Ichi caressa sa cicatrice d'un air agité, tandis Yakoff le dévisageait, frappé de mutisme. Plongé dans la pénombre de plus en plus épaisse, seuls ses grands yeux vert lime demeuraient clairement visibles, et luisaient presque comme les prunelles d'un chat.
"Il n'est pas… guéri ?
- Non, avoua Ichi d'un ton bas. Nachi a… Nachi a mal réagit à un événement qui s'est produit il y a plusieurs années. Depuis son état s'est considérablement aggravé, et il me demande des doses toujours plus fortes de narcotiques…N'importe qui d'autre que lui serait déjà mort depuis longtemps, que ce soit du manque de sommeil lorsqu'il ne prend pas ses médicaments, ou par les toxines qui s'accumulent dans son organisme lorsqu'il les prend. "
Les lèvres d'Ichi se crispèrent, et le silence qui tomba soudain entre Yakoff et lui pesait aussi lourd que les mots qu'il avait prononcés. Le jeune Russe sentait un creux béant dans sa poitrine; ce qu'il venait d'apprendre l'affolait, le désolait… et ces deux sentiments brûlaient sur le bûcher sinistre de l'Impuissance.

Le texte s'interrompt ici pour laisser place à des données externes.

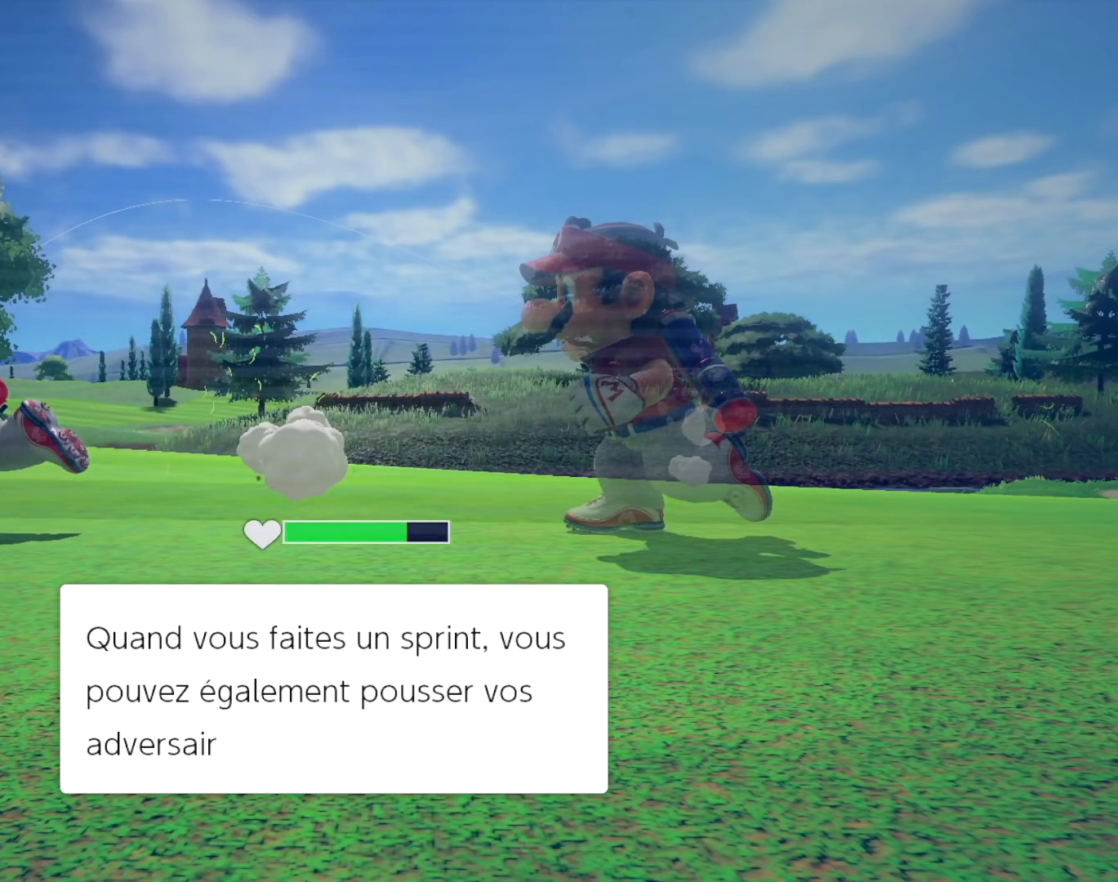
{"buttons": [], "events": []}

Si Ichi, le médecin du Sanctuaire, avait été incapable de le soigner, qui le pourrait ? Et lui à présent, il devrait faire comme si de rien n'était, pendant que son maître oscillait entre deux sorts opposés mais aussi funestes l'un que l'autre…Ce serait un silence trop dur à supporter.
"Il…Il n'y a vraiment aucun remède ?" Murmura Yakoff en élevant son visage avec un soupçon d'espoir au fond des yeux.

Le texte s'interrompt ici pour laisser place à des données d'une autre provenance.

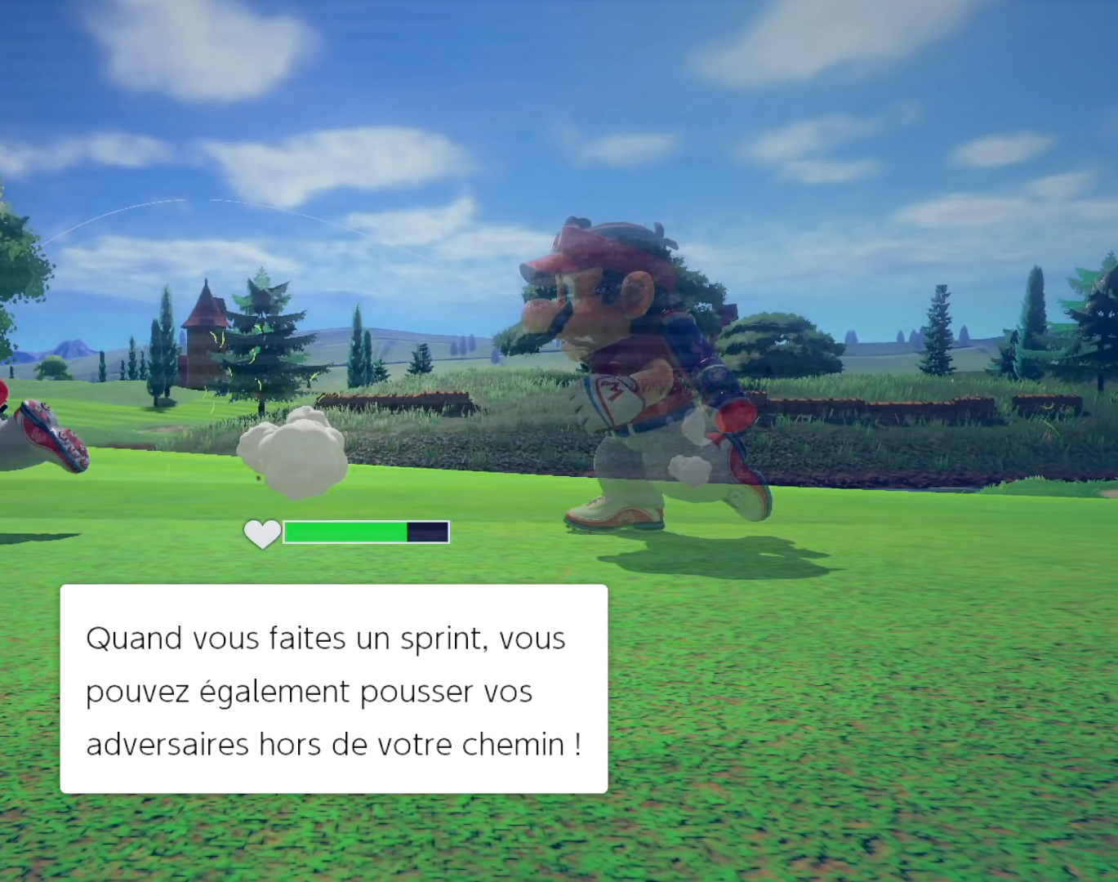
{"buttons": ["B"], "events": [[350, "B", "down"]]}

Ichi secoua la tête, puis poussa un soupir profond comme s'il s'était attendu à cette répartie, et lâcha sur un ton à peine intelligible :
"Je ne connais aucun remède contre la culpabilité."
Yakoff n'entendit pas clairement les paroles de l'apothicaire, et renfila sa tunique avec des mouvements lents, ne trouvant rien de mieux à faire. Le regard fixe mais égaré, il se leva de son tabouret et épousseta son vêtement avec une concentration trop poussée pour être naturelle. Ichi, redevenu silencieux, s'éloigna de l'entrée et s'approcha d'un chandelier qu'il entreprit d'allumer. Bientôt, trois faisceaux de lumière mordorée apportèrent un peu plus de clarté à l'intérieur de l'officine. L'Hydre resta à observer les languettes dorées danser de façon hypnotique. Yakoff glissa un regard sur son dos drapé de sa robe de bure, hésitant, puis dit d'une voix triste :
"Lorsque je suis sorti de la maison, l'autre nuit…et quand il est intervenu ensuite…

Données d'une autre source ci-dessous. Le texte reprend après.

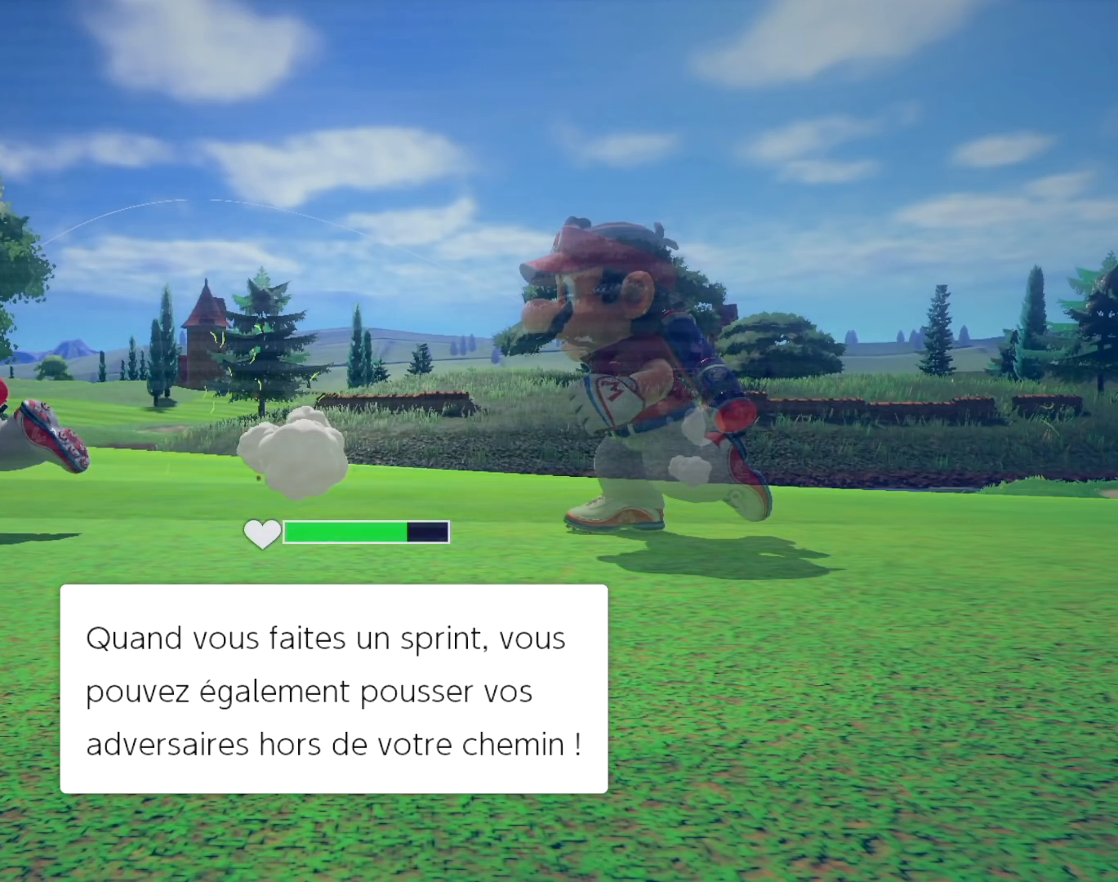
{"buttons": ["B"], "events": []}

- Nachi ne t'a pas entendu car il avait prit son somnifère, le coupa Ichi sans brusquerie. Mais…il a dû te sentir en danger d'une façon ou d'une autre…alors il a brisé l'action de mon narcotique, par sa seule volonté de te venir en aide.
- C'est aussi ma faute s'il ne trouve pas le repos." Conclut Yakoff en baissant la tête, anéanti par cette idée.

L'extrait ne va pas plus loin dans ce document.